I know, I know, you’re saying “Jenna, don’t be an ass, I’m being serious here.”  But, the truth of the matter is that most people never even get to this part.  They psych themselves out.  So, the most important thing anyone making a film can remember is that it never hurts to ask.  Now that we’ve gotten that out of the way…the things you need to know before you ask.  You need to know their product, you need to know their audience and you need to know what you are going to do with the product as well as what your project brings to their table.  If you are making a film about sex-crazed college kids, you probably don’t want to approach Johnson and Johnson given that their entire ad campaign and company revolves around family.  Be intelligent and most importantly, approach the situation with the attitude of, “how can we benefit you?”  They’ll appreciate you thinking of their benefit and you’ll appreciate it when they let you use their product.  One last thing to remember… ask BEFORE you shoot.  If you put the product in the movie and then you go to them and ask permission, they know that they’ve got you up against a wall.  They can demand all sorts of things and you will then have to give them what they want or cut around/blur the product in every frame you’ve used it in the movie and that can get very expensive.
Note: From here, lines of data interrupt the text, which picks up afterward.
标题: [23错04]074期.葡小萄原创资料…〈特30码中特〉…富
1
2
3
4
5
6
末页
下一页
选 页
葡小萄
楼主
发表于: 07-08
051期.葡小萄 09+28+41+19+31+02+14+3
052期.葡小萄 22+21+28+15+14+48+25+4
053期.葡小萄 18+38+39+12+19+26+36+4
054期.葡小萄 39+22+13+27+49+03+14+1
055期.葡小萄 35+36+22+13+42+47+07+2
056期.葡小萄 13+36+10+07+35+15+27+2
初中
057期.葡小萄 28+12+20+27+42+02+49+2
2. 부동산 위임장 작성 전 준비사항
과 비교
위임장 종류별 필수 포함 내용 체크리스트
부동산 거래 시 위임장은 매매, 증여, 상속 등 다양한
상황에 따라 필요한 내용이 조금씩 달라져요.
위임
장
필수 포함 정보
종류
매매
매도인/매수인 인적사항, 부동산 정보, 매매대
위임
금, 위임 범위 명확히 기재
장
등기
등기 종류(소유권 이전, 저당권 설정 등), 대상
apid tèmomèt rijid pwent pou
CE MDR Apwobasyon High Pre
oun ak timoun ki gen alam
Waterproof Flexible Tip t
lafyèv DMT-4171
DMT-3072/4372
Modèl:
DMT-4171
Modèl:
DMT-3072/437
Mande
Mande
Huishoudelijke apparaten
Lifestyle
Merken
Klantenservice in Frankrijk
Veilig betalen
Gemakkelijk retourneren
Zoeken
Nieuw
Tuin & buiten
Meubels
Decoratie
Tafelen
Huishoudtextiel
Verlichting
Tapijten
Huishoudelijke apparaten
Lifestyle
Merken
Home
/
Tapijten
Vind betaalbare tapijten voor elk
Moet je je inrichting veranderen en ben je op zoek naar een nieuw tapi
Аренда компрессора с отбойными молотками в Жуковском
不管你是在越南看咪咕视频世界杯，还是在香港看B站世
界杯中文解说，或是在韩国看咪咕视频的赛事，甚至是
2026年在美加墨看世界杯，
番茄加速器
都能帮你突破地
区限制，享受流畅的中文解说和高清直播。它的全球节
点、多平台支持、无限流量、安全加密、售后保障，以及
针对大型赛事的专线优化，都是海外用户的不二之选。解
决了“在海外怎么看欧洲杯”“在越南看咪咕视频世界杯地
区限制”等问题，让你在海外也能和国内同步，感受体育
Have you noticed a trend in filmmakers making a trailer…?

August 7, 2011 by cindy  
Filed under Mail Bag

Q: Have you noticed a trend in filmmakers making a trailer for their film as a tool to raise money?

Paul C., Minnesota (via the Film Method mail bag)

Go Minnesota!  (OK, now that I’ve gotten that out of the way)

I’m not sure “trend” is the right word, but yes, I have met many filmmakers who find this a viable option for raising money.  With technology being so much more readily available, making trailers or promo videos for a specific project is a great way to show your vision to your investors.  Before this technology boom, people made short films as “calling cards” to show investors and consumers what they were capable of doing.  Now, if you don’t have a short film of the same genre that you’ve already shot or there is something visually specific you want to get across to your investors, shooting a promo video or a trailer is a great way to make sure the investor understands what you can do as well as the specific look and feel of the project you are raising money for.  As I’ve stated above, raising money is one (if not thee) most challenging parts of making a film and if you can stack the deck in your favor and make it so that your project stands out, then by all means go for it!